Positive co-degree density of hypergraphs
Anastasia Halfpap, Nathan Lemons, Cory Palmer
TL;DR
The paper introduces and analyzes the positive co-degree Turán framework for r-graphs, defining δ_{r-1}^+(H) and the quantities co^+ex(n,F) and γ^+(F). It proves the existence of the limit γ^+(F) and reveals a sharp dichotomy: for r-graphs, γ^+(F) either equals 0 (when F is r-partite) or is at least 1/r, with a jump from 0 to 1/r. For 3-graphs, the authors determine tight bounds or exact values of co^+ex(n,F) for several small forbidden graphs (K_4^−, F_5, F_{3,2}, F_{3,3}, C_5, C_5^−, J_k) and provide constructions and supersaturation results guiding these bounds.
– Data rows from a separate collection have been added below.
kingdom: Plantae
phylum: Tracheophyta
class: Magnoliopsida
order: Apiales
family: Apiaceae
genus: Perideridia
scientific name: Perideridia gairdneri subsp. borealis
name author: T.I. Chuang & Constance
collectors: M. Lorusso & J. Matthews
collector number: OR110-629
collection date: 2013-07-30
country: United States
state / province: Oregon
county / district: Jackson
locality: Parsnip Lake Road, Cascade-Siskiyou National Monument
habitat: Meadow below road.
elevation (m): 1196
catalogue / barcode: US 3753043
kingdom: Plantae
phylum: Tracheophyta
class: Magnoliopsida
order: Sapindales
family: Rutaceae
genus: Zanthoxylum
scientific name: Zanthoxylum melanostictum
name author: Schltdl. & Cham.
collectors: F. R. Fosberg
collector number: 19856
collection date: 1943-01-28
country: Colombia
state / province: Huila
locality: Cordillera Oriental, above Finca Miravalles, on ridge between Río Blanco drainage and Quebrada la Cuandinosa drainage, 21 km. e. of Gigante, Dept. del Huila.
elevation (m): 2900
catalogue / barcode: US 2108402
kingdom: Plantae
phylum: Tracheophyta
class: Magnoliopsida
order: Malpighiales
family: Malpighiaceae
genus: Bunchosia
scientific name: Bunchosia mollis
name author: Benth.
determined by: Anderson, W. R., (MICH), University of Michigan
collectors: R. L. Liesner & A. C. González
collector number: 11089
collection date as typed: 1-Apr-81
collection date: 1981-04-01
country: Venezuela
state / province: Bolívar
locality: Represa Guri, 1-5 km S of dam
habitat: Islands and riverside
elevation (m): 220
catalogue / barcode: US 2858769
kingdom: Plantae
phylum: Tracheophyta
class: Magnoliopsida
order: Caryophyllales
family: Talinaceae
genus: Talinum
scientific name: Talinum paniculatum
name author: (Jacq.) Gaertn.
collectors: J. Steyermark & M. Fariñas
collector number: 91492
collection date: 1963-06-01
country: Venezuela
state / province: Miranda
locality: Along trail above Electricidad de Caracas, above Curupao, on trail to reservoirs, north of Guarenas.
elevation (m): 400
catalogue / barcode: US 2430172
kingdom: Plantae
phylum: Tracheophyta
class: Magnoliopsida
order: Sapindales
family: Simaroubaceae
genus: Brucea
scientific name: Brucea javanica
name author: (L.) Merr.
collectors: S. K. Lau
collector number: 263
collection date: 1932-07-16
They also establish general principles such as blow-up invariance and a removal-based approach that yield the existence of γ^+(F) and underpin the 0–1/r jump phenomenon. The results advance understanding of degree-version Turán problems and connect to classical co-degree extremal theory, with broader implications for hypergraph extremal problems and density jumps in higher uniformities.
Abstract
The \emph{minimum positive co-degree} of a non-empty $r$-graph ${H}$, denoted $δ_{r-1}^+( {H})$, is the maximum $k$ such that if $S$ is an $(r-1)$-set contained in a hyperedge of $ {H}$, then $S$ is contained in at least $k$ distinct hyperedges of $ {H}$. Given an $r$-graph ${F}$, we introduce the \emph{positive co-degree Turán number} $\mathrm{co^+ex}(n, {F})$ as the maximum positive co-degree $δ_{r-1}^+(H)$ over all $n$-vertex $r$-graphs $H$ that do not contain $F$ as a subhypergraph. In this paper we concentrate on the behavior of $\mathrm{co^+ex}(n, {F})$ for $3$-graphs $F$. In particular, we determine asymptotics and bounds for several well-known concrete $3$-graphs $F$ (e.g.\ $K_4^-$ and the Fano plane). We also show that, for $r$-graphs, the limit \[ γ^+(F) := \lim_{n \rightarrow \infty} \frac{\mathrm{co^+ex}(n, {F})}{n} \] exists, and ``jumps'' from $0$ to $1/r$, i.e., it never takes on values in the interval $(0,1/r)$. Moreover, we characterize which $r$-graphs $F$ have $γ^+(F)=0$. Our motivation comes primarily from the study of (ordinary) co-degree Turán numbers where a number of results have been proved that inspire our results.